◆ **WORK TO COMPLETE**
Write out the entries below exactly. End with the line that contains "staining of pancreatic".

Dataset entries
■ ■ ■ ■ ■

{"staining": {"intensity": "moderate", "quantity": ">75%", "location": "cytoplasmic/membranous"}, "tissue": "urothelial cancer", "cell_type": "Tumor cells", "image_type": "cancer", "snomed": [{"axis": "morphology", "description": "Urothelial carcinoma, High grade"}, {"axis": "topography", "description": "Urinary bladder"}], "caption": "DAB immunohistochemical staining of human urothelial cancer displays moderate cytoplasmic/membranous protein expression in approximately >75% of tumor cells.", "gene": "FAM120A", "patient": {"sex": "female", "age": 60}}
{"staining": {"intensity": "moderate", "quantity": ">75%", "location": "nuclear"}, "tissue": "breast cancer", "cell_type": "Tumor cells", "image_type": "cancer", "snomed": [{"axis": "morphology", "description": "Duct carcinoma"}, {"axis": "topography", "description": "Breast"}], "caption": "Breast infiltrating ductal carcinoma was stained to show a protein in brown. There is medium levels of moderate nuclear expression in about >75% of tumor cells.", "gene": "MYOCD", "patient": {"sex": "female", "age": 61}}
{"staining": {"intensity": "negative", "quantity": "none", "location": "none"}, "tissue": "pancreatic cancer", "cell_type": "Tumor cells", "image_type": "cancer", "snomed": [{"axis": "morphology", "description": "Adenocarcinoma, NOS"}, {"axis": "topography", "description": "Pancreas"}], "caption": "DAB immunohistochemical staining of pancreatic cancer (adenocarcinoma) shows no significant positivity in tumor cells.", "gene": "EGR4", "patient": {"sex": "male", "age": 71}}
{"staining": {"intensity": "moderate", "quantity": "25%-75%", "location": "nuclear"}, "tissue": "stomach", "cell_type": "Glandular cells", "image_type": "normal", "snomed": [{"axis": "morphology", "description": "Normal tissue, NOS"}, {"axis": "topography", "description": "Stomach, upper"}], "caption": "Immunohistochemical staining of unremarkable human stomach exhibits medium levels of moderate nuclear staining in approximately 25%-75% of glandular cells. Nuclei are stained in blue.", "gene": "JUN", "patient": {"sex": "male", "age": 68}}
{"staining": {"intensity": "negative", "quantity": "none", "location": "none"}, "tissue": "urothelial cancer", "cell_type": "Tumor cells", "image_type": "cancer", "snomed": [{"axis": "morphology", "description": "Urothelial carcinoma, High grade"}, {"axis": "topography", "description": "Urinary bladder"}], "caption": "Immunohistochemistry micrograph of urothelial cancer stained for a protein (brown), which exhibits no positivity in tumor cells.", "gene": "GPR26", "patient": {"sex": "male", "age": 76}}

■ ■ ■ ■ ■

◆ **RESPONSE AREA**
{"staining": {"intensity": "moderate", "quantity": ">75%", "location": "cytoplasmic/membranous"}, "tissue": "urothelial cancer", "cell_type": "Tumor cells", "image_type": "cancer", "snomed": [{"axis": "morphology", "description": "Urothelial carcinoma, High grade"}, {"axis": "topography", "description": "Urinary bladder"}], "caption": "DAB immunohistochemical staining of human urothelial cancer displays moderate cytoplasmic/membranous protein expression in approximately >75% of tumor cells.", "gene": "FAM120A", "patient": {"sex": "female", "age": 60}}
{"staining": {"intensity": "moderate", "quantity": ">75%", "location": "nuclear"}, "tissue": "breast cancer", "cell_type": "Tumor cells", "image_type": "cancer", "snomed": [{"axis": "morphology", "description": "Duct carcinoma"}, {"axis": "topography", "description": "Breast"}], "caption": "Breast infiltrating ductal carcinoma was stained to show a protein in brown. There is medium levels of moderate nuclear expression in about >75% of tumor cells.", "gene": "MYOCD", "patient": {"sex": "female", "age": 61}}
{"staining": {"intensity": "negative", "quantity": "none", "location": "none"}, "tissue": "pancreatic cancer", "cell_type": "Tumor cells", "image_type": "cancer", "snomed": [{"axis": "morphology", "description": "Adenocarcinoma, NOS"}, {"axis": "topography", "description": "Pancreas"}], "caption": "DAB immunohistochemical staining of pancreatic cancer (adenocarcinoma) shows no significant positivity in tumor cells.", "gene": "EGR4", "patient": {"sex": "male", "age": 71}}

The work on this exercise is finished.